If I were alone, you were not there, I would never speak on Patanjali; because that would be absolutely absurd. If only you were there and I were not, then I would continuously speak on Patanjali; because then it would not be possible to speak on Lao Tzu. But because you are there and I am here it is a fifty-fifty case -- on condition that if you hear me on Lao Tzu I will talk on Patanjali. You have to hear me on Lao Tzu, then I will talk on Patanjali; and because you want to hear me on Patanjali. you will have to hear me on Lao Tzu also.

Your whole mind would like to think in gradual steps. That what I mean when I say Patanjali. I'm not saying anything about Patanjali -- don't misunderstand.

Patanjali means that you would like to grow gradually, slowly. step by step: that means you would like to postpone, prepare. Patanjali means postponement, preparation. Remember the "p's" -- Patanjali and postponement, preparation.

With Patanjali time is possible, tomorrow is possible, future is possible. He is not saying to you, "Just now, right now, jump." He is very, very logical, scientific, gradual -- does not talk nonsense; he talks sense. You can understand him easily; he starts from where you are.

Lao Tzu is simply absurd: looks more like a poet and less like a scientific mind; looks more like you can delight in him, but you cannot do anything with whatsoever he is saying. How can you do it? The distance is so vast.

I talk to you on Patanjali so that you become, by and by, aware, alert; and I go on talking on Lao Tzu also: that if you are really understanding Patanjali you will become more and more prepared. Patanjali prepares; again remember the "p's."

DATA LISTING:
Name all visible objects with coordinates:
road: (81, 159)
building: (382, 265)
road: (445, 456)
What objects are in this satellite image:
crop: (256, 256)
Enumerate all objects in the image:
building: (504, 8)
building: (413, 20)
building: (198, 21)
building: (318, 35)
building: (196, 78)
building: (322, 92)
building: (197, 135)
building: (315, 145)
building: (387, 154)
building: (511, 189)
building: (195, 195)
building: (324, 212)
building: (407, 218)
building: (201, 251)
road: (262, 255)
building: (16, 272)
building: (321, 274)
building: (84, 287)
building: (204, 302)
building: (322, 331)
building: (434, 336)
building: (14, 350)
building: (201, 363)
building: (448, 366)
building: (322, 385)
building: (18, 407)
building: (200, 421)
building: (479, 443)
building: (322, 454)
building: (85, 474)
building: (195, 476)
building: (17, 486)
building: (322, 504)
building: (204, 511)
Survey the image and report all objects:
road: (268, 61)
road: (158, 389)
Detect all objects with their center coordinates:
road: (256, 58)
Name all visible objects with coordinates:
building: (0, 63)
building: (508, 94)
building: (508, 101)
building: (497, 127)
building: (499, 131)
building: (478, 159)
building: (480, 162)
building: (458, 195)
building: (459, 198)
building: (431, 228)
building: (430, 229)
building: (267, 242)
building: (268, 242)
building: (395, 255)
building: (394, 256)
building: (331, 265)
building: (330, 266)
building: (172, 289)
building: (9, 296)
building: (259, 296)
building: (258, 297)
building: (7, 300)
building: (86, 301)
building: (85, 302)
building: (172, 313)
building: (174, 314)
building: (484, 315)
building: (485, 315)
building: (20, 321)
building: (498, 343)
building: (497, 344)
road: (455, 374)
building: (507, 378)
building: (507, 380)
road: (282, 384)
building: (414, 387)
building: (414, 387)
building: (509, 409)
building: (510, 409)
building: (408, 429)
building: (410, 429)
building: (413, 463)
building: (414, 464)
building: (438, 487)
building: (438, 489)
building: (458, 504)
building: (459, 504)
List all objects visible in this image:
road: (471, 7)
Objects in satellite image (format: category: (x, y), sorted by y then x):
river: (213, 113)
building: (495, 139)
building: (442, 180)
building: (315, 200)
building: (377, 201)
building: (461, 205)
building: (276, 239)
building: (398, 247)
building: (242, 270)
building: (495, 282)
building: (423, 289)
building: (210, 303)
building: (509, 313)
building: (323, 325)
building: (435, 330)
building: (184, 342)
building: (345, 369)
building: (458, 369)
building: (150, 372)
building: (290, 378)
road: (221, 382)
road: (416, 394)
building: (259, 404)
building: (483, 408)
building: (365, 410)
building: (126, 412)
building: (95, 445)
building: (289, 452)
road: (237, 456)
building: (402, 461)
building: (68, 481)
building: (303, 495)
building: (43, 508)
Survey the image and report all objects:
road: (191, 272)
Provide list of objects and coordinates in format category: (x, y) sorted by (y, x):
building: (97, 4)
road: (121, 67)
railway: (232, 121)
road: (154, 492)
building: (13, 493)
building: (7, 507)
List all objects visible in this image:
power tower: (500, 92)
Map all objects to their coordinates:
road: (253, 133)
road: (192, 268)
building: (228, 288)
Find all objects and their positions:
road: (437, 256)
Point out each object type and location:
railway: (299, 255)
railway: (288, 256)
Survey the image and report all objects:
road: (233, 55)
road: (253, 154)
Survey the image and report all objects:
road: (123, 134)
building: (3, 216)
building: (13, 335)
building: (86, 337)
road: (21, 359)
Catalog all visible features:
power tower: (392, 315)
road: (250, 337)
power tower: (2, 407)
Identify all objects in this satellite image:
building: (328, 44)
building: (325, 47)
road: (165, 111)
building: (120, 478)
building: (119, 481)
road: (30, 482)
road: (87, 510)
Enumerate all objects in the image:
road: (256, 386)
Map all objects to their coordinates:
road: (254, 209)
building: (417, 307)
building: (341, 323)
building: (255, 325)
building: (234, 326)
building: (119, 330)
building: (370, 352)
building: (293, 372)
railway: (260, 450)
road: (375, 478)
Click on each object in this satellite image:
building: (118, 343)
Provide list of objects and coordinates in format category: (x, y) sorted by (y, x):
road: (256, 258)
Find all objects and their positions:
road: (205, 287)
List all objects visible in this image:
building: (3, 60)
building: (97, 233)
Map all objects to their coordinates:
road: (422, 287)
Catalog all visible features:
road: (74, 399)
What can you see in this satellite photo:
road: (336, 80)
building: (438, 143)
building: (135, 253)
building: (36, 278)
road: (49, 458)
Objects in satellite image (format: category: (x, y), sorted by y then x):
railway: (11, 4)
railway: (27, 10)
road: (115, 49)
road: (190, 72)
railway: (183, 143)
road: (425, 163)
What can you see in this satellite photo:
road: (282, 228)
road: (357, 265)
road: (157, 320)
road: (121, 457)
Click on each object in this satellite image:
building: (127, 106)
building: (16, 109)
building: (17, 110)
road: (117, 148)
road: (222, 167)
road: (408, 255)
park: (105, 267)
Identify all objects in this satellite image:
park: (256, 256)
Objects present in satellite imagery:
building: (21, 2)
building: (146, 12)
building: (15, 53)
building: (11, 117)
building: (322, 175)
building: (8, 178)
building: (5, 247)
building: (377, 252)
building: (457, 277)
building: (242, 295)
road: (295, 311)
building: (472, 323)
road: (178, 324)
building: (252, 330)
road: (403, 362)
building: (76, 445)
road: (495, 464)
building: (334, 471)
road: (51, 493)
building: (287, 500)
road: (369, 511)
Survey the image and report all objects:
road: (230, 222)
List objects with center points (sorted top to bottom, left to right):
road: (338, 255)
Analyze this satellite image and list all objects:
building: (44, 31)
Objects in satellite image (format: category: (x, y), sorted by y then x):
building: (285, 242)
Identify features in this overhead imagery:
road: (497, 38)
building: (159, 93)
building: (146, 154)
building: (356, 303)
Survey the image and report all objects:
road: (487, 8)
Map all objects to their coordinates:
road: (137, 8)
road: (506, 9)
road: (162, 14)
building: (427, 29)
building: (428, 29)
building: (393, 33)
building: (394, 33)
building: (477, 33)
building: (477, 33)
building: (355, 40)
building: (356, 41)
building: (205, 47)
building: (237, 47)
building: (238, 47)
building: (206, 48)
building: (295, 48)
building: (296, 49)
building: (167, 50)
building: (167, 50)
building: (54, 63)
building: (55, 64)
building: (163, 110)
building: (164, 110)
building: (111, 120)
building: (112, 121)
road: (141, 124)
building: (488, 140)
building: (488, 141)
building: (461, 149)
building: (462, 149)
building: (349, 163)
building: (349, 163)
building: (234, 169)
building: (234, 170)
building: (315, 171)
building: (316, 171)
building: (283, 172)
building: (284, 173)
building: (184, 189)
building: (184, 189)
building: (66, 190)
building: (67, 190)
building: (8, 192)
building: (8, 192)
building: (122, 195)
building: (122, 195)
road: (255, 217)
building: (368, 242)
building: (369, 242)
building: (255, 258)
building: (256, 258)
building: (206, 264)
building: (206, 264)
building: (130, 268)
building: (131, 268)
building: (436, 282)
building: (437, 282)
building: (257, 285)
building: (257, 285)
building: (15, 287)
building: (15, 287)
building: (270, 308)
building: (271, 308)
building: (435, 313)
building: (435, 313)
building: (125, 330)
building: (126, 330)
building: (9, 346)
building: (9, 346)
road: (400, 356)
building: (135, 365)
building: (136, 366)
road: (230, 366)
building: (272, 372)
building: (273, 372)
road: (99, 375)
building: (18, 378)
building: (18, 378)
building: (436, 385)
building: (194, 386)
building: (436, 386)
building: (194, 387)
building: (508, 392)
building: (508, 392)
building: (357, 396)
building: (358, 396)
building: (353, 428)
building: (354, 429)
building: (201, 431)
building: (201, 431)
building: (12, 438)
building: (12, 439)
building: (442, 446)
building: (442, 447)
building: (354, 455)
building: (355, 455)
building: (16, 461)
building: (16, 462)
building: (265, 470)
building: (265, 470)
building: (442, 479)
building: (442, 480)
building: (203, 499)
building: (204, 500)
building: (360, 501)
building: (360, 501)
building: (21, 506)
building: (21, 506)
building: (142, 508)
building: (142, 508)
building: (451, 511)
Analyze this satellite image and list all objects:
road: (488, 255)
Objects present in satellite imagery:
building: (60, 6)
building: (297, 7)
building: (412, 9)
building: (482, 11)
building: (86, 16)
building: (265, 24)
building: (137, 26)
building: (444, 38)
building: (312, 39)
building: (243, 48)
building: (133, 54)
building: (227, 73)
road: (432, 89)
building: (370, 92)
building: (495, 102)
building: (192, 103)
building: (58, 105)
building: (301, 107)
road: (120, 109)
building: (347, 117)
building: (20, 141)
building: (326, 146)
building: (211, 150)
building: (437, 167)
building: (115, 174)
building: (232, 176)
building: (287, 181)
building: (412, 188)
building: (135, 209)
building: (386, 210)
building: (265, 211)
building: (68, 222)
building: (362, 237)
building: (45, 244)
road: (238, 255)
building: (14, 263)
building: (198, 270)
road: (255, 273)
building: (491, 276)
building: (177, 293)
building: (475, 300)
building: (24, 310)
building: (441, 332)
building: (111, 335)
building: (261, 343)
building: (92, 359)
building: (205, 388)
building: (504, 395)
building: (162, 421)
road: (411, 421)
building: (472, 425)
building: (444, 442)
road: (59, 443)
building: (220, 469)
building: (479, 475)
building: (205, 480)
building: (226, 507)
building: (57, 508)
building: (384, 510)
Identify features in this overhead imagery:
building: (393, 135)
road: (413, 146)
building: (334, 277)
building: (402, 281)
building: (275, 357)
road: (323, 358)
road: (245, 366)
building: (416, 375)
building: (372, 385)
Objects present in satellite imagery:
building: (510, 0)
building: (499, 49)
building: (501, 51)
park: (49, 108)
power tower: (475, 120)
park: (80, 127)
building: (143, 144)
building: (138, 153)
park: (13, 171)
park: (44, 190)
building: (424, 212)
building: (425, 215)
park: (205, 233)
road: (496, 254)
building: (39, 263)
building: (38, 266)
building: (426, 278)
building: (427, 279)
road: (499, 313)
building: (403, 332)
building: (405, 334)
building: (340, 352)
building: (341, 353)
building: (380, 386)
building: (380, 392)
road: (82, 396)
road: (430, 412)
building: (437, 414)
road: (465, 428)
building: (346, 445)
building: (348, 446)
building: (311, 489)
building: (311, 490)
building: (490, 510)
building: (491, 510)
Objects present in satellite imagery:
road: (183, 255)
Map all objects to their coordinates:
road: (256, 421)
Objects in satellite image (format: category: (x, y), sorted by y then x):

STATED PROBLEM: Can you write out the entire passage on Patanjali and Lao Tzu word for word? Work only from the passage on Patanjali and Lao Tzu; the records play no part here.

THE OUTPUT:
If I were alone, you were not there, I would never speak on Patanjali; because that would be absolutely absurd. If only you were there and I were not, then I would continuously speak on Patanjali; because then it would not be possible to speak on Lao Tzu. But because you are there and I am here it is a fifty-fifty case -- on condition that if you hear me on Lao Tzu I will talk on Patanjali. You have to hear me on Lao Tzu, then I will talk on Patanjali; and because you want to hear me on Patanjali. you will have to hear me on Lao Tzu also.

Your whole mind would like to think in gradual steps. That what I mean when I say Patanjali. I'm not saying anything about Patanjali -- don't misunderstand.

Patanjali means that you would like to grow gradually, slowly. step by step: that means you would like to postpone, prepare. Patanjali means postponement, preparation. Remember the "p's" -- Patanjali and postponement, preparation.

With Patanjali time is possible, tomorrow is possible, future is possible. He is not saying to you, "Just now, right now, jump." He is very, very logical, scientific, gradual -- does not talk nonsense; he talks sense. You can understand him easily; he starts from where you are.

Lao Tzu is simply absurd: looks more like a poet and less like a scientific mind; looks more like you can delight in him, but you cannot do anything with whatsoever he is saying. How can you do it? The distance is so vast.

I talk to you on Patanjali so that you become, by and by, aware, alert; and I go on talking on Lao Tzu also: that if you are really understanding Patanjali you will become more and more prepared. Patanjali prepares; again remember the "p's."